Materials provided:

......

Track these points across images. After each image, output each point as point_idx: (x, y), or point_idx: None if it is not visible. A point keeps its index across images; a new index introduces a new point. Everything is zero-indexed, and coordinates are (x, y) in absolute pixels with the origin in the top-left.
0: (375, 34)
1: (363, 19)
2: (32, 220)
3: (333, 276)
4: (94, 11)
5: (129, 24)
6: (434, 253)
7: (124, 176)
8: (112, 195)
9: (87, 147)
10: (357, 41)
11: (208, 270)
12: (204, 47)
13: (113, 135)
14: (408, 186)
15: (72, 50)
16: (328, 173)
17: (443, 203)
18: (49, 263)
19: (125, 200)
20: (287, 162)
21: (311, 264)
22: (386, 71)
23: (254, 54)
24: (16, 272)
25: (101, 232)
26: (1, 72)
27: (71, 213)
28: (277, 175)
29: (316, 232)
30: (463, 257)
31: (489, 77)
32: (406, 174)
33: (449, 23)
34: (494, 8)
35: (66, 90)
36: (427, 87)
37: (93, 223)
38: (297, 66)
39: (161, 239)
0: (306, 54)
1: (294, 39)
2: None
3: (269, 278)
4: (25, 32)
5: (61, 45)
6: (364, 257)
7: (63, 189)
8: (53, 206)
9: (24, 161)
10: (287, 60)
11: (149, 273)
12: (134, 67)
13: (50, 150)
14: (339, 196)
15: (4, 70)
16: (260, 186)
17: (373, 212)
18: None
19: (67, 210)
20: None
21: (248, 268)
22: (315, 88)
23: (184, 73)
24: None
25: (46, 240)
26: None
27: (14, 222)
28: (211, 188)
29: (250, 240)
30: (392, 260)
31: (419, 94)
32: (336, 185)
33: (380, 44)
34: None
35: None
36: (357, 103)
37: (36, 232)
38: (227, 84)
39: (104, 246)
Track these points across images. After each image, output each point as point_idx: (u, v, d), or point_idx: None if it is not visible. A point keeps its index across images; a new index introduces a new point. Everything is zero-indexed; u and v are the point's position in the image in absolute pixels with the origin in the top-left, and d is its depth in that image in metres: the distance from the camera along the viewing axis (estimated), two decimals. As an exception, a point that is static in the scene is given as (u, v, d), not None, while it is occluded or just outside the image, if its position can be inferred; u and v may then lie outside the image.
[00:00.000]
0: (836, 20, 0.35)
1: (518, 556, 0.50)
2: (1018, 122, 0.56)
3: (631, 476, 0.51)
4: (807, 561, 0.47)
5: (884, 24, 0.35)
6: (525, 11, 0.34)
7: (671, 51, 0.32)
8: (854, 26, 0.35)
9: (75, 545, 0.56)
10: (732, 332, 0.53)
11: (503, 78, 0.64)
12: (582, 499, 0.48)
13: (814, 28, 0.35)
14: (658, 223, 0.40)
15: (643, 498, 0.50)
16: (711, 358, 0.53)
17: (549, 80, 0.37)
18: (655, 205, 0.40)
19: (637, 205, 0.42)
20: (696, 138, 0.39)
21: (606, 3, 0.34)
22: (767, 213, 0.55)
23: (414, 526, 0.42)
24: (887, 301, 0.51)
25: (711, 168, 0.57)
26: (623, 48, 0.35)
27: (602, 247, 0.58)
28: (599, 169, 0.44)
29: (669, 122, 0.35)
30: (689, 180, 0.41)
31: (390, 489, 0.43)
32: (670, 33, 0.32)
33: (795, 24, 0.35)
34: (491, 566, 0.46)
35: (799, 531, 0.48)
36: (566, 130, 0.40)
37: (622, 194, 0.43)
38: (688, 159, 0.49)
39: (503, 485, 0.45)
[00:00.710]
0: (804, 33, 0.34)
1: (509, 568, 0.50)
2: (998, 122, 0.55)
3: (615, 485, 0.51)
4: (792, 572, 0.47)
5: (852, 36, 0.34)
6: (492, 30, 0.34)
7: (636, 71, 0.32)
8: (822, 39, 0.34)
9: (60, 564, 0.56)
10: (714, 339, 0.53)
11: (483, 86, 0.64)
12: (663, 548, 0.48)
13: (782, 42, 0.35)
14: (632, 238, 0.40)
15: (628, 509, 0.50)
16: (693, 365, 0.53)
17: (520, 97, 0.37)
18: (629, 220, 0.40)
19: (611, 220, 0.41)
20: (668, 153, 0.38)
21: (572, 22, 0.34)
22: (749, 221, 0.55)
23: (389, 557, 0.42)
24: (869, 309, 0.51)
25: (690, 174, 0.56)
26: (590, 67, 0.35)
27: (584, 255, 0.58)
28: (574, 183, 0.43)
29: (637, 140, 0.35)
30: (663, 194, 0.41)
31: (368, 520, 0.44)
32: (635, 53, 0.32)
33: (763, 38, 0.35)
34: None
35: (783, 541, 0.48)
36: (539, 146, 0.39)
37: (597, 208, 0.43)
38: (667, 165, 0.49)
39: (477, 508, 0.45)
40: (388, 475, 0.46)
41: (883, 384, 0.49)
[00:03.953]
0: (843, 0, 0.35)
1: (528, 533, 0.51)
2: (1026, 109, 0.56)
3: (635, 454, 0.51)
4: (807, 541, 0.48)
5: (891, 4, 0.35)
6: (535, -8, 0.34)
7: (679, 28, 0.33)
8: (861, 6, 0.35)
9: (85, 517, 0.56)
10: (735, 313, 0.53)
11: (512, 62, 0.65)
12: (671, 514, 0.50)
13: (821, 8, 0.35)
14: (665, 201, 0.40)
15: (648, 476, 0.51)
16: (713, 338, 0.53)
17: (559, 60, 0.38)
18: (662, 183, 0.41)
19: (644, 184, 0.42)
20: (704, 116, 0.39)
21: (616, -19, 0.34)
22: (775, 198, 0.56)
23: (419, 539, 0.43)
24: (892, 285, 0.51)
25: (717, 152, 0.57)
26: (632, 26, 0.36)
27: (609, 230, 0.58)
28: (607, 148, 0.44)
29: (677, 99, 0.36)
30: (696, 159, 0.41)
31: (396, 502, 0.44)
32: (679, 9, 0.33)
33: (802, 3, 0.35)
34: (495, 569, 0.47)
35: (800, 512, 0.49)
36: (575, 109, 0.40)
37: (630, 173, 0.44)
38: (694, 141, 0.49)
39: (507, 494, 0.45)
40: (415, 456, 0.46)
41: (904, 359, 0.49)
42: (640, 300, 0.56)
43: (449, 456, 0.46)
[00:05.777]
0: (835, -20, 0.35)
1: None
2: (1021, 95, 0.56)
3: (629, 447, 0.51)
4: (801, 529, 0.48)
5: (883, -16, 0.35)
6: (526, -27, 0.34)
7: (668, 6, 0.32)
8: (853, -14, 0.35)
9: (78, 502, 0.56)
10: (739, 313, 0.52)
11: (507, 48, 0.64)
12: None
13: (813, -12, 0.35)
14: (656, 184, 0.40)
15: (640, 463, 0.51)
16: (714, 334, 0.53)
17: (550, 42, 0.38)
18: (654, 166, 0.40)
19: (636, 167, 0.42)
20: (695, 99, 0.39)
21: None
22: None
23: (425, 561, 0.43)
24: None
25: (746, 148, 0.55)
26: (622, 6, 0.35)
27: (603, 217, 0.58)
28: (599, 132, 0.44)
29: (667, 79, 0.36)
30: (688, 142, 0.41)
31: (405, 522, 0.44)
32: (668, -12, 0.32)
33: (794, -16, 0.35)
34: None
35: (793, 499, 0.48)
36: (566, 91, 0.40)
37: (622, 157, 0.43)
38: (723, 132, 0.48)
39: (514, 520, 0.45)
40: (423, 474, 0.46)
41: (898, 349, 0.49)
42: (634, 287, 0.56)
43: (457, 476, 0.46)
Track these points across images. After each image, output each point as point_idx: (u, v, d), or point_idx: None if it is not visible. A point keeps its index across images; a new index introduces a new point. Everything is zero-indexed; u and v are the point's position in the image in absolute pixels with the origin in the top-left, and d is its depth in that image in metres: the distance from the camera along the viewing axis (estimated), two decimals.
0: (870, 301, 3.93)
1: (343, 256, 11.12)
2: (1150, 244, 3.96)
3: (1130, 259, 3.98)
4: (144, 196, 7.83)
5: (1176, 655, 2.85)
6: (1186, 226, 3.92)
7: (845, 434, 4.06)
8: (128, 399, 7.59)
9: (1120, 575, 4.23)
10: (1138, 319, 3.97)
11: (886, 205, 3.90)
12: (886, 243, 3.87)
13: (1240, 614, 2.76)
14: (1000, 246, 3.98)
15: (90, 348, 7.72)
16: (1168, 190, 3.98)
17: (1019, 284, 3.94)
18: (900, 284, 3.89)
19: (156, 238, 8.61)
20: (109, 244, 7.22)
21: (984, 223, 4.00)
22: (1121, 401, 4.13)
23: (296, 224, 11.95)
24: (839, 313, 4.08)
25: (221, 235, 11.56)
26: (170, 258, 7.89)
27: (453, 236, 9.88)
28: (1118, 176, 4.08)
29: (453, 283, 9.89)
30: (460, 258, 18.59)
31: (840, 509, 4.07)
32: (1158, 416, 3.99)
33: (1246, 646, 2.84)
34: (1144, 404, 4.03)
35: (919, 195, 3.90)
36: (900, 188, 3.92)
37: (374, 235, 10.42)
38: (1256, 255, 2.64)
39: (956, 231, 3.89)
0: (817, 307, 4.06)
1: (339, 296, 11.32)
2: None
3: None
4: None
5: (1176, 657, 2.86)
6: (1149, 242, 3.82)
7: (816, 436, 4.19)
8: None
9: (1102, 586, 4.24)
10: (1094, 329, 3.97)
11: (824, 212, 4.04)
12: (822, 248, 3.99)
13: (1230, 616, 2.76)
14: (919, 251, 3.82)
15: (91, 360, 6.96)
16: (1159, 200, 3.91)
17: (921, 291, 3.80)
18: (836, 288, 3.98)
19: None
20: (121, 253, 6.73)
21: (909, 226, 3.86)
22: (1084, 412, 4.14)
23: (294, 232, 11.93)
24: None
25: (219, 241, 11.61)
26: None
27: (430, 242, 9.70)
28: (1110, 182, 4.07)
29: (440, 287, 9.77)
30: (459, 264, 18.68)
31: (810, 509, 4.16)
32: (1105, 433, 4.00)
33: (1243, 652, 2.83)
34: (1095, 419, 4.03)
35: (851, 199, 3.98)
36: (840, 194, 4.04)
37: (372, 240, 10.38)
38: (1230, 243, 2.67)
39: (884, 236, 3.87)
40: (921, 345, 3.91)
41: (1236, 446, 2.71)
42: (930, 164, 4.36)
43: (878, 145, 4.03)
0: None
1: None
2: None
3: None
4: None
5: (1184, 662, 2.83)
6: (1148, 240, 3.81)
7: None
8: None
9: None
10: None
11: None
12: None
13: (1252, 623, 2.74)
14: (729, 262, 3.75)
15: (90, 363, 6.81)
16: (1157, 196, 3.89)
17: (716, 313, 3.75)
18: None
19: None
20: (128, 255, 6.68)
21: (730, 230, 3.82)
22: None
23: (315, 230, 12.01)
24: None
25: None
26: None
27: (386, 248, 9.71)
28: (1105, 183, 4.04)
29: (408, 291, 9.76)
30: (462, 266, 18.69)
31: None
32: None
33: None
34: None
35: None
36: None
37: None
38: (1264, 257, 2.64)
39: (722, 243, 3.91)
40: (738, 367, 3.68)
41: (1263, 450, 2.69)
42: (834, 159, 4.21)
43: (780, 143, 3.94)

......

When a line in the data contains "along", return it as written.

Track these points across images. After each image, output each point as point_idx: (u, v, d), or point_idx: None if it is not visible. A point keeps its index across images; a new index introduces a new point. Everything is zero-indexed; u and v are the point's position in the image in absolute pixels with the origin in the top-left, and d is its depth in that image in metres: the distance from the camera along the viewing axis (estimated), two decimals. As an exception, a point that is static in the scene is given as (u, v, d), not None, while it is occluded or just outside the image, if its position can be inferred; u and v may then lie outside the image.
Track these points across images. After each image, output each point as point_idx: (u, v, d), or point_idx: None if it is not visible. A point keeps its index across images; a new index introduces a new point. Everything is zero-indexed; u and v are the point's position in the image in absolute pixels with the origin in the top-left, and d is its depth in that image in metres: the distance from the camera along the viewing axis (estimated), two decimals.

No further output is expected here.